なかなか難しいですよ。それをこの人は最高点数近くとっているわけですからとてもスゴイ。

一方で単純な数字の復唱や、数字とアルファベット・かながバラバラに提示されて頭でそれを文字種ごとに整理して言い直すことが要求された場合には点数が随分低くなってしまう。


どうでしょう。
内容に興味が持てれば集中力を発揮して高い能力を発揮する一方で、つまらなかったり、疲れてしまうと途端に注意力が落ちるADHDの過集中と不注意の特性がよく出ていると思いませんか?

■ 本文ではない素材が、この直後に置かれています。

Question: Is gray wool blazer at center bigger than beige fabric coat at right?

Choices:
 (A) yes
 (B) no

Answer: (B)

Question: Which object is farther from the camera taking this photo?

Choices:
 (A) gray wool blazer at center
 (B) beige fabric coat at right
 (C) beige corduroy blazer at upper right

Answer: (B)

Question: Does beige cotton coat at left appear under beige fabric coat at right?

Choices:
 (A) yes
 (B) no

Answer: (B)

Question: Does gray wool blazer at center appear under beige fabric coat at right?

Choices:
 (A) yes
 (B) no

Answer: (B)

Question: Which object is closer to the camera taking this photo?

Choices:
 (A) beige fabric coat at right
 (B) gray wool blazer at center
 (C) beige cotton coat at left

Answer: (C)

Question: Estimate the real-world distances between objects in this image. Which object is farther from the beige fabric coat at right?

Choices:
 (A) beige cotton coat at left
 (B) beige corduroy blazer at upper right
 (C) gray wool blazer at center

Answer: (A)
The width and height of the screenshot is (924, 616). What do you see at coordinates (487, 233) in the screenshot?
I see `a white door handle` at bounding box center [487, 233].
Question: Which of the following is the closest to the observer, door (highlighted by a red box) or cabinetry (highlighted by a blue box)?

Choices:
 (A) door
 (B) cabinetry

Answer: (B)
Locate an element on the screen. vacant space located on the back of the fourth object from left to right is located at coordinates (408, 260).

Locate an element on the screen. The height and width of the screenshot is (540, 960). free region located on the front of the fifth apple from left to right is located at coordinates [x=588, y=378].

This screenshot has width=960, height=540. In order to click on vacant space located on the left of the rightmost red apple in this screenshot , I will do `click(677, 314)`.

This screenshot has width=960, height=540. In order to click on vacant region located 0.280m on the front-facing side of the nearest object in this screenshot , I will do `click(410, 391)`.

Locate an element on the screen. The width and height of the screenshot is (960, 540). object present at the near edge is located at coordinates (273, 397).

これを、あ、IQ120もあれば安心ね、とか、作動記憶は100程度、平均的なんだなと単純に解してしまうと、この人の能力を正確に把握していることにはならないはずです。


IQは数字1つで語っても意味がないことがある、特に発達障害特性の、能力の凸凹を論じるにはまったくもって情報量として足りない、ということがおわかりいただけたかと思います。


人の能力をIQのみで論じることもできない


さらに強調したいのはこれです。


そう、人間の能力は決してWAISのみで測れるものではありません。

なんといっても、下位検査項目合わせたって、たった十数項目です。

実を言うと、こういった知能検査では、いわゆる学習障害は診断できないし、人が人たる行動を取るために必要な前頭葉の能力もほとんど測定できません。私の患者さんでは、過去に、前頭側頭型認知症で、日常生活を送ることが非常に困難になっている状況でも、IQ116と非常に高いスコアを取られた方がいらっしゃいました。


それに、高いIQ、それも140とか150とかを誇る方でも、日常生活には困ったり対人関係構築能力が低いゆえに能力に見合った学校に通えず、また職にもついていない、ということもあるわけです。


なお、低いIQは基本的には心配です。全IQが70-80くらいからは、他のスコアに相対的に高いスコアがあったとしても日常の様々な点で支援が必要なことが多いのは事実。


なので、IQに関しては、低いと不安だが、高くても安心は買えない、というスタンスで見ることが必要かなと。


知能指数は所詮人間の能力の一側面を表しているに過ぎないので、情報としては有用ですが、それだけでその人の能力を軽々しく判断しないように注意したいものです。